> Written task: Every line from the one with "snappedPoints" through the final line of the entries below should be returned exactly; leave out all other lines.

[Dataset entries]
————

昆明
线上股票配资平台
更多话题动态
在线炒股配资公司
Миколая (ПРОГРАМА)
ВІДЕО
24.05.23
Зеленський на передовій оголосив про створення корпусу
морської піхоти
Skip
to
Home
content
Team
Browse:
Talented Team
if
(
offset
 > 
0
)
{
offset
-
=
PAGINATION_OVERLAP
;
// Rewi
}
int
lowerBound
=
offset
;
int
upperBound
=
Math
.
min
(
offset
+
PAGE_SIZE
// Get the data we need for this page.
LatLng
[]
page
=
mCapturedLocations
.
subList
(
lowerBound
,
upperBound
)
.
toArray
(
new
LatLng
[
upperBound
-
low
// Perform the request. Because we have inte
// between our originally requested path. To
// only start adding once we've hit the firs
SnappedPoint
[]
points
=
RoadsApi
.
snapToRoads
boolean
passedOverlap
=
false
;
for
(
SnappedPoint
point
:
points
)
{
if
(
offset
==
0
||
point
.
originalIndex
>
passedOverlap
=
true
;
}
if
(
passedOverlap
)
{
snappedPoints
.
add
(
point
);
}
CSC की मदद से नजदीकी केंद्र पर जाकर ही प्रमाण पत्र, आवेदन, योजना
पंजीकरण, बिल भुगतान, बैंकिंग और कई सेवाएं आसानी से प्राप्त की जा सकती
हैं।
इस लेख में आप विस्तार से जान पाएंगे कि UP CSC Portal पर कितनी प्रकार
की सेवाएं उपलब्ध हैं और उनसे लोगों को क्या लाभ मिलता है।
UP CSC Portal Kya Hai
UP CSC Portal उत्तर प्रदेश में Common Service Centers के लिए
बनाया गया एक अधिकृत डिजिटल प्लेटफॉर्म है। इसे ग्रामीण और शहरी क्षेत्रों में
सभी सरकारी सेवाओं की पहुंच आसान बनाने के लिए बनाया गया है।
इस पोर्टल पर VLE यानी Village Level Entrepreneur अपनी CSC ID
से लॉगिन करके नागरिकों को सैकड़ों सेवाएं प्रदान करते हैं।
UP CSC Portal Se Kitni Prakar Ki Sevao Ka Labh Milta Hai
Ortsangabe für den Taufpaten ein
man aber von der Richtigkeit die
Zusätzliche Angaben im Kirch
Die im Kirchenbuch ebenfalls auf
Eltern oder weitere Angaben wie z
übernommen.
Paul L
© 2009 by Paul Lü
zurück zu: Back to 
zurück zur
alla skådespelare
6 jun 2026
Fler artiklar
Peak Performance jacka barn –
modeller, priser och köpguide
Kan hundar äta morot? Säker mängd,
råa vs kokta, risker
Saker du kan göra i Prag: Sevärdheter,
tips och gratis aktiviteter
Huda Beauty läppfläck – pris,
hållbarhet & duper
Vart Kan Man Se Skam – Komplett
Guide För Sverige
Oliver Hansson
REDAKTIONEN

————

> Expected output:
snappedPoints
.
add
(
point
);
}
CSC की मदद से नजदीकी केंद्र पर जाकर ही प्रमाण पत्र, आवेदन, योजना
पंजीकरण, बिल भुगतान, बैंकिंग और कई सेवाएं आसानी से प्राप्त की जा सकती
हैं।
इस लेख में आप विस्तार से जान पाएंगे कि UP CSC Portal पर कितनी प्रकार
की सेवाएं उपलब्ध हैं और उनसे लोगों को क्या लाभ मिलता है।
UP CSC Portal Kya Hai
UP CSC Portal उत्तर प्रदेश में Common Service Centers के लिए
बनाया गया एक अधिकृत डिजिटल प्लेटफॉर्म है। इसे ग्रामीण और शहरी क्षेत्रों में
सभी सरकारी सेवाओं की पहुंच आसान बनाने के लिए बनाया गया है।
इस पोर्टल पर VLE यानी Village Level Entrepreneur अपनी CSC ID
से लॉगिन करके नागरिकों को सैकड़ों सेवाएं प्रदान करते हैं।
UP CSC Portal Se Kitni Prakar Ki Sevao Ka Labh Milta Hai
Ortsangabe für den Taufpaten ein
man aber von der Richtigkeit die
Zusätzliche Angaben im Kirch
Die im Kirchenbuch ebenfalls auf
Eltern oder weitere Angaben wie z
übernommen.
Paul L
© 2009 by Paul Lü
zurück zu: Back to 
zurück zur
alla skådespelare
6 jun 2026
Fler artiklar
Peak Performance jacka barn –
modeller, priser och köpguide
Kan hundar äta morot? Säker mängd,
råa vs kokta, risker
Saker du kan göra i Prag: Sevärdheter,
tips och gratis aktiviteter
Huda Beauty läppfläck – pris,
hållbarhet & duper
Vart Kan Man Se Skam – Komplett
Guide För Sverige
Oliver Hansson
REDAKTIONEN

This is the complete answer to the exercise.